Four- it is “no longer boys club only”. Koneru Humpy, R Vaishali, Tania Sachdev, Bhakti Kulkarni, and   Divya Deshmukh- all winners of medals in the just concluded Chess Olympiad have already become beacons of hope for the emergence of Indian girls at the global chess map, and as tomorrow comes, there will be more joining ranks.

Five- “The Next Anand” — Another future world champion waiting in the wings. Anand admits early in life, he was trained by Manuel Aaron. In Aaron’s own words, Anand was too good to be trained.

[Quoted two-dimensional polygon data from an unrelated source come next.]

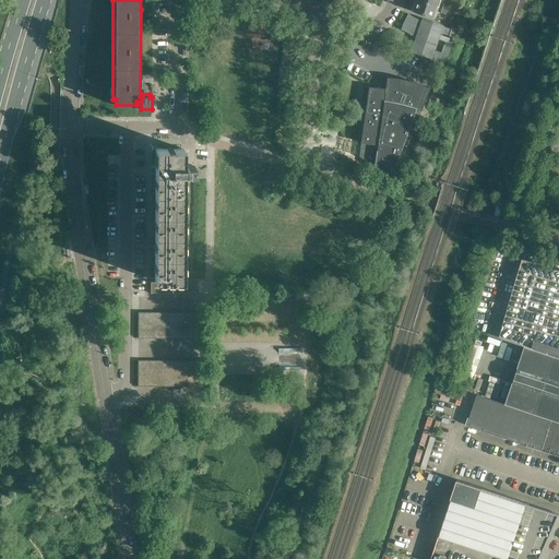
[(413,9),(412,10),(432,18),(433,14),(437,7),(417,0),(415,0),(414,3),(413,3),(411,9),(413,9)]
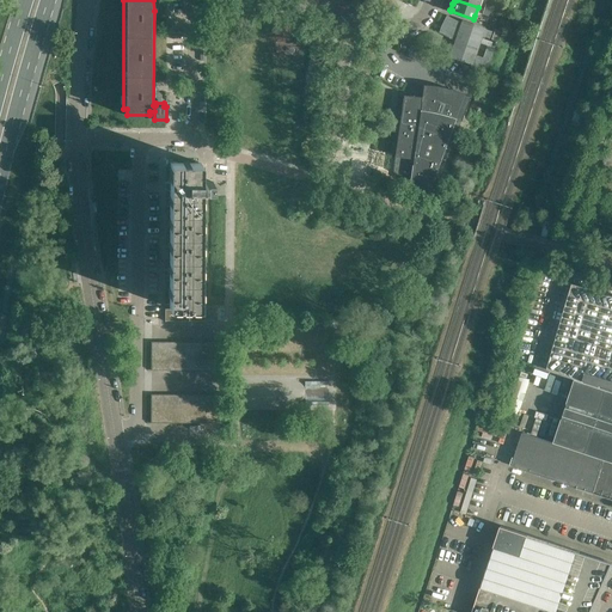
[(494,42),(489,41),(491,31),(463,20),(461,23),(446,16),(441,25),(439,32),(456,41),(450,56),(470,63),(469,67),(485,72),(495,47),(493,46),(494,42)]
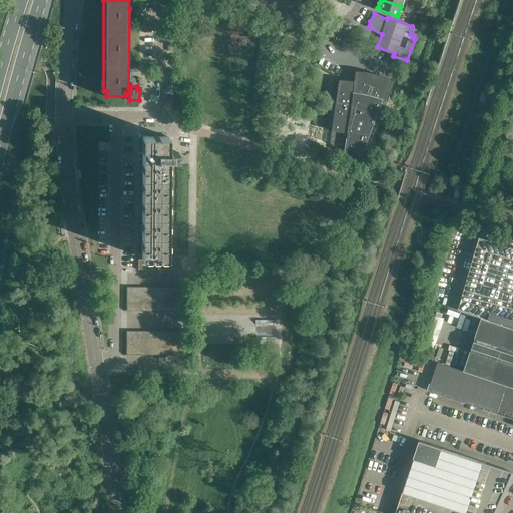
[(332,121),(331,127),(329,137),(334,139),(333,145),(362,162),(395,80),(378,74),(375,73),(371,72),(367,72),(360,71),(355,70),(354,80),(347,79),(338,79),(337,89),(332,121)]
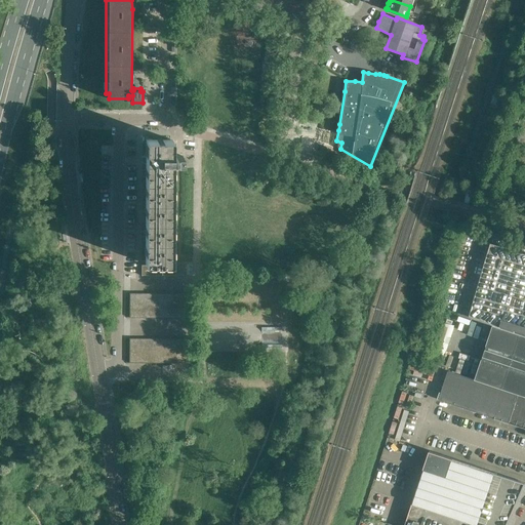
[(142,162),(146,162),(147,162),(146,263),(171,263),(172,162),(176,162),(176,163),(183,163),(183,156),(176,156),(176,157),(172,157),(172,140),(147,139),(147,156),(142,157),(142,162)]
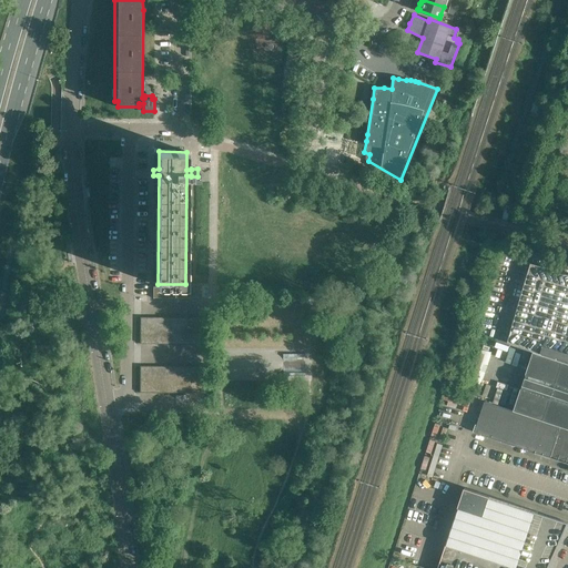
[(567,273),(531,263),(507,343),(534,352),(567,363),(567,273)]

The question I ask is- who will be the next Anand?

In WestBridge Anand Chess Academy (WACA), which Anand set up in 2020, he is personally supervising the training of Indian chess prodigies, including 15-year-old R Praggnanandhaa (aged 15), Nihal Sarin (16), Raunak Sadhwani (15), D Gukesh (14) and R Vaishali (19), who is Praggnanandhaa sister. It will be unsurprising that the “next Anand” may soon come out of his academy.

Akhileshwar Sahay is a multi-disciplinary thought leader and India-based International Impact Consultant. He is an avid chess fan. Views expressed are personal.